## [Belge Alıntısı]
━━━━━━━━━━━━━━━━━━━━

25 Mart 2011

Bir yerde KorKu varsa....


Doğayı, ağaçları, yolculukları, denizi, kemiklerinizi ısıtan güneşi ve içinizde çiçeklenecek baharı özlüyor musunuz?

Hayat bir garip değil mi şu sıralar? Bir sürü bilinmez ve kaosun içinde çalkalanıyoruz. Kıyılara vuran dev tsunami dalgaları, yer kürenin şiddetle sarsılması, nükleer sızıntı tehlikesi, olasılıklar, korkular, yasaklar... yazma yasağı, okuma yasağı.... ülkelerin anlaşmazlıkları, savaşlar, koltuk hırsları, sayısız töre ve kadın cinayetleri, haksızlıklar, hastalıklar, kayıplar, kaybedişler... Bir yandan kaosun içindeyiz, diğer taraftan baharı bekliyor griye çalınmış yüreklerimiz... İçimizde dışımızdan farklı değil sanki...

Zamanı linear bir doğru gibi kurgulayıp durduk. Başlangıç vardı, bitişe varana kadar yapılacaklar vardı. Hep ileriye doğru gitmekti hedefimiz... ’Sonra bakarız’ dedik çoğu şeye, avuttuk bazen kendimizi... Oysa zaman bir yanılsama... Zaman, yuvarlak bir sarmal aslında... O yüzden belki de belli aralıklarla aynı dönemleri yaşayışımız... Sarıp sarıp aynı noktaya varışımız, aynı noktalarda tıkanışımız...

Neler yaşıyorsunuz? Derin bir karmaşa, belirsizlikler, eskiyen enerjileri bırakamamanın verdiği tutkun korkular, cevapları bir ileri tarihte verilecek anlık sorular, sıkıntı belki, hayatın tek-düzeliği mi yoksa yalnızlık mı daha çok dipsizleşti, karar verememek mi sorun, beklemek mi neyi beklediğini bilmeden?
.
Nasıl duygular içindesiniz? Hüzün mü, Öfke mi, Soru işaretleri mi? Yoksa tanımsız ve sürekli değişken mi günlük ruh haliniz? Başkalarına duygularınızı dillendiriyor gibi görünseniz de, gerçek anlamda dinliyor musunuz kendinizi?

Artık hayatımızda belirli aralıklarla sürekli tekrar eden aynı kördüğümden sıkılıp, bazı şeyleri bırakabilmek, bazı duygulardan kurtulabilmek, DEĞİŞMEK veya yaşadığınızı DEĞİŞTİRMEK gerekliliğini hissediyor, ama korkuyor musunuz?
.
Aslında ürkütücü bir kelime “Değişim”... Huzursuz eder insanı... Neyin değişeceği ürkütür, yeni geleni bilememek ürkütür. Bu noktaya her gelişimizde, bilmediğimiz cenneti yaşamaktansa, bildiğimiz cehennemi seçer, vazgeçeriz...
.
VAZGEÇERDİK!
.

━━━━━━━━━━━━━━━━━━━━

## [Kayıt Alıntıları]
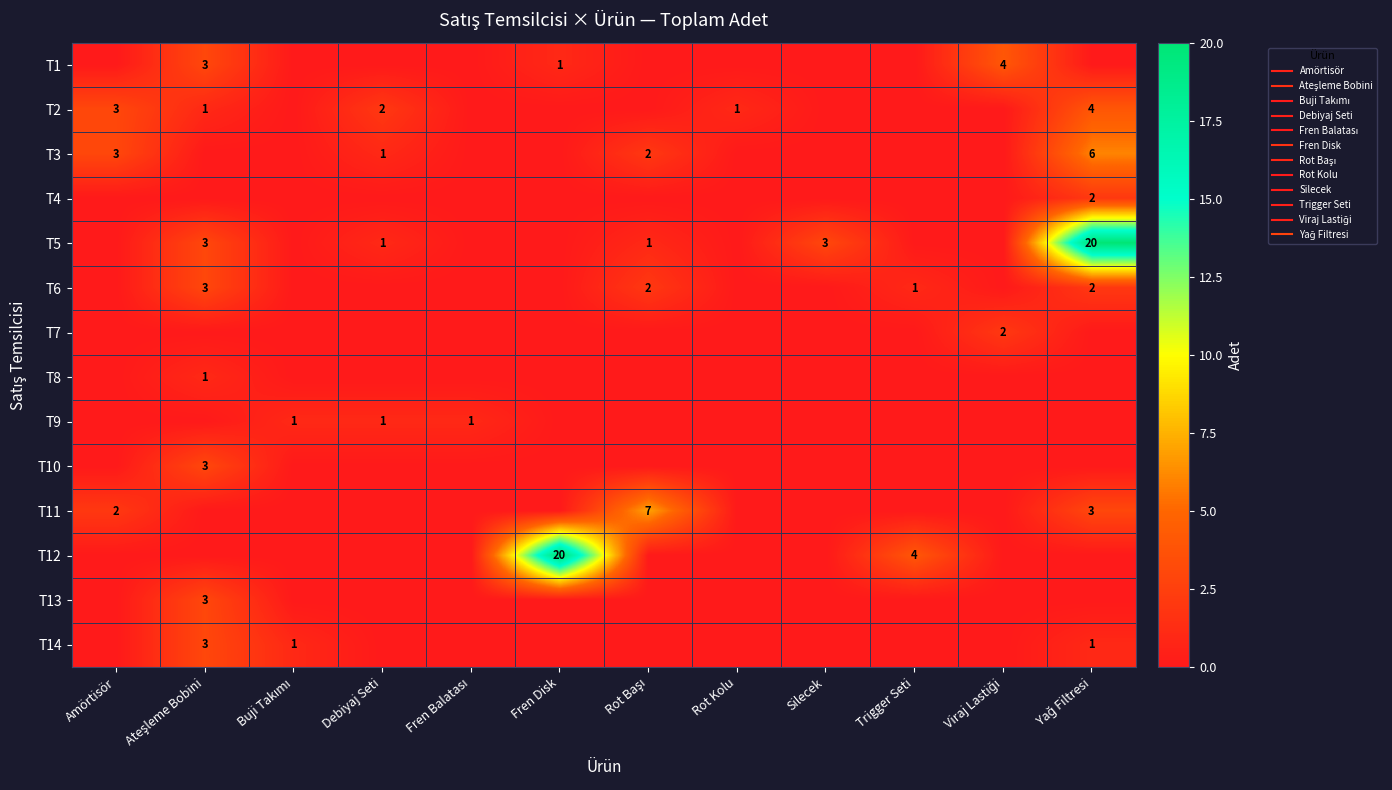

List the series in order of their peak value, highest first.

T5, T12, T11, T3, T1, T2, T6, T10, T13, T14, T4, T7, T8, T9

━━━━━━━━━━━━━━━━━━━━

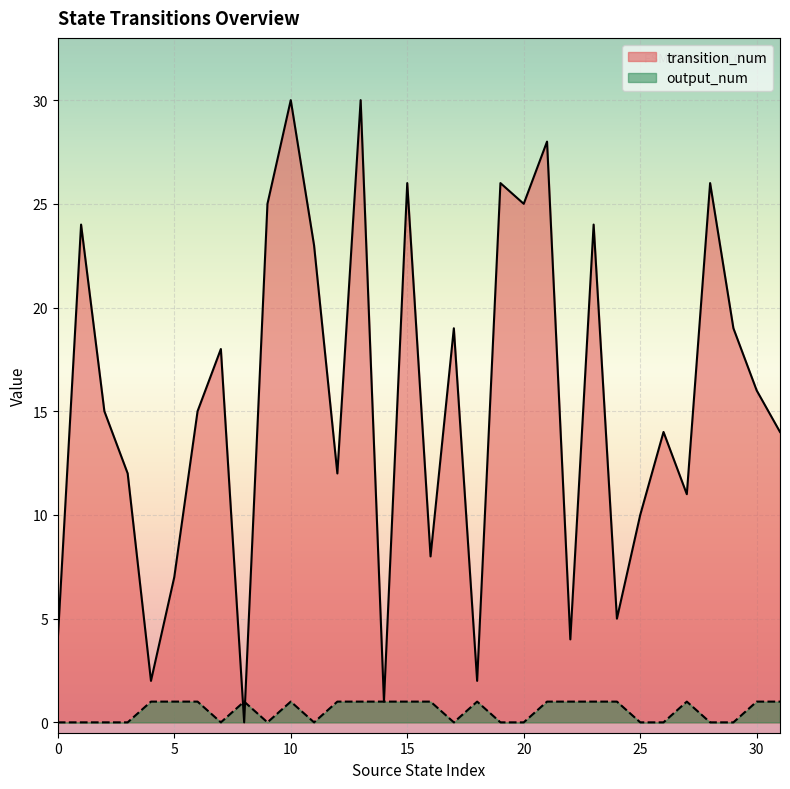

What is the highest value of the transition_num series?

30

━━━━━━━━━━━━━━━━━━━━

## [Ödev]
Belge alıntısının "Nasıl duygular içindesiniz?" sözcükleriyle başlayıp "ama korkuyor musunuz?" sözcükleriyle biten kısmını harfi harfine aktarın. Yanıt verirken yalnızca belge alıntısına dayanın.

## [Alıştırma Çözümü]
Nasıl duygular içindesiniz? Hüzün mü, Öfke mi, Soru işaretleri mi? Yoksa tanımsız ve sürekli değişken mi günlük ruh haliniz? Başkalarına duygularınızı dillendiriyor gibi görünseniz de, gerçek anlamda dinliyor musunuz kendinizi?

Artık hayatımızda belirli aralıklarla sürekli tekrar eden aynı kördüğümden sıkılıp, bazı şeyleri bırakabilmek, bazı duygulardan kurtulabilmek, DEĞİŞMEK veya yaşadığınızı DEĞİŞTİRMEK gerekliliğini hissediyor, ama korkuyor musunuz?